The findings address the long-standing challenge of achieving HTS at ambient pressure in hydrides. The predicted high Tc values and thermodynamic stability of the Mg₂XH₈ family make them promising candidates for experimental investigation. The strong electron-phonon coupling driven by hydrogen modes is key to the high Tc. The sensitivity to doping provides avenues for further improvement. The consistency of results across different computational methods strengthens the prediction. The comparison with a recent preprint (Dolui et al.) highlighting a discrepancy in Tc prediction for Mg₂PtH₈ is discussed, attributing the difference to variations in electron-phonon coupling estimations and treatment of Coulomb interactions. This highlights the sensitivity of these systems to computational details and the need for further refinement in these calculations.

This study predicts a family of thermodynamically stable hydrides (Mg₂XH₈, X=Rh, Ir, Pd, Pt) exhibiting conventional high-temperature superconductivity at ambient pressure. The predicted Tc values are significant, potentially reaching above 100 K with doping. These findings suggest that ambient-pressure HTS in hydrides, while rare, is attainable with careful material selection and design. Further experimental investigation is crucial to validate these predictions and explore the potential of these materials for technological applications. Future research could focus on experimental synthesis and characterization of these compounds, investigation of doping strategies for further Tc enhancement, and detailed studies of the electronic and vibrational properties under various conditions.
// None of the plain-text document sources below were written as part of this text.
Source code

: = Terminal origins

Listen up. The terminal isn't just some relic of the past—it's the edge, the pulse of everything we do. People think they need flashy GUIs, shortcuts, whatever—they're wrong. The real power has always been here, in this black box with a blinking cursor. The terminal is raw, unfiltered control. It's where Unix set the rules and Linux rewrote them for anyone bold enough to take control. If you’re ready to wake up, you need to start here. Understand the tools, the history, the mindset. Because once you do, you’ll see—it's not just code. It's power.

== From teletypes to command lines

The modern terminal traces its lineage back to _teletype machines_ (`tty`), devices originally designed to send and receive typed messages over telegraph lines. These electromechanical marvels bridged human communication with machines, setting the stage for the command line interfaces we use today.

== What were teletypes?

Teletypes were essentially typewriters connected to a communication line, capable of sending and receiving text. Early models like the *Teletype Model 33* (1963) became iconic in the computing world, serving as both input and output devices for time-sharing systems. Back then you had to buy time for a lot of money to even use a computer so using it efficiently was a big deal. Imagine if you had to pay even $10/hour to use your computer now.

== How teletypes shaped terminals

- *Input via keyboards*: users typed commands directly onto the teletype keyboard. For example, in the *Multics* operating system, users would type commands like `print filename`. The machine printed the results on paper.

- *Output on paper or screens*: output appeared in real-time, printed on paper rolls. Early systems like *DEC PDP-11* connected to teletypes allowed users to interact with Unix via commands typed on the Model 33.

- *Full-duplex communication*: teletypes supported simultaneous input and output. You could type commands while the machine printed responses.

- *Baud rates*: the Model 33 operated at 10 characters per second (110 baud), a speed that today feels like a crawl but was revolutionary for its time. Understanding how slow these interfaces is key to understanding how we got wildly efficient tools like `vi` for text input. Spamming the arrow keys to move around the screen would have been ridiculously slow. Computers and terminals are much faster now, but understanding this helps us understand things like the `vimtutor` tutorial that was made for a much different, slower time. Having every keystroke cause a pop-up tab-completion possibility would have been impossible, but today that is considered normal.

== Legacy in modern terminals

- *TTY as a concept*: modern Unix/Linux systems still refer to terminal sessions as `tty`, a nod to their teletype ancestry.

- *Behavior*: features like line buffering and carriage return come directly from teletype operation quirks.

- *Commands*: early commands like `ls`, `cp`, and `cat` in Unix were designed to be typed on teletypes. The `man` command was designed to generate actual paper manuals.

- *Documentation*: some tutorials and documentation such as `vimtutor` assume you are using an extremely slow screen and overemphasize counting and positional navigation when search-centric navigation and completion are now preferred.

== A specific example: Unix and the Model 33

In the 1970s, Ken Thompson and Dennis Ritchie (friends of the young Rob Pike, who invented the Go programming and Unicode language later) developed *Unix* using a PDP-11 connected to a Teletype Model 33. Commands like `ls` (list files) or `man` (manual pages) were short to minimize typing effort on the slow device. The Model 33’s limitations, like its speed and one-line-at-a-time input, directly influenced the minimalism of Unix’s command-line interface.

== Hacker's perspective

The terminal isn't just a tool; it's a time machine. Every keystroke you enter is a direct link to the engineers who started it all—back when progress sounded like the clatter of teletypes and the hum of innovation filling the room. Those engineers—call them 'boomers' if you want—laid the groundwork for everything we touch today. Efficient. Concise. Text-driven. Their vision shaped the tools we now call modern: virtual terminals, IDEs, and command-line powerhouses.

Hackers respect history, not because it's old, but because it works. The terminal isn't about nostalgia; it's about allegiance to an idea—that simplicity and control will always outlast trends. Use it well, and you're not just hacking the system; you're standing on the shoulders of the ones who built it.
The study relies on density functional theory (DFT) calculations, which have inherent limitations, especially in accurately describing strongly correlated systems. While the SSCHA method accounts for anharmonicity, it might not capture all relevant anharmonic effects completely. The accuracy of predicted Tc values is contingent upon the accuracy of DFT-based estimations of the electron-phonon coupling, which is sensitive to computational parameters. The theoretical error bars associated with the various computational methods used need to be considered when interpreting the results. Experimental verification is necessary to confirm the theoretical predictions.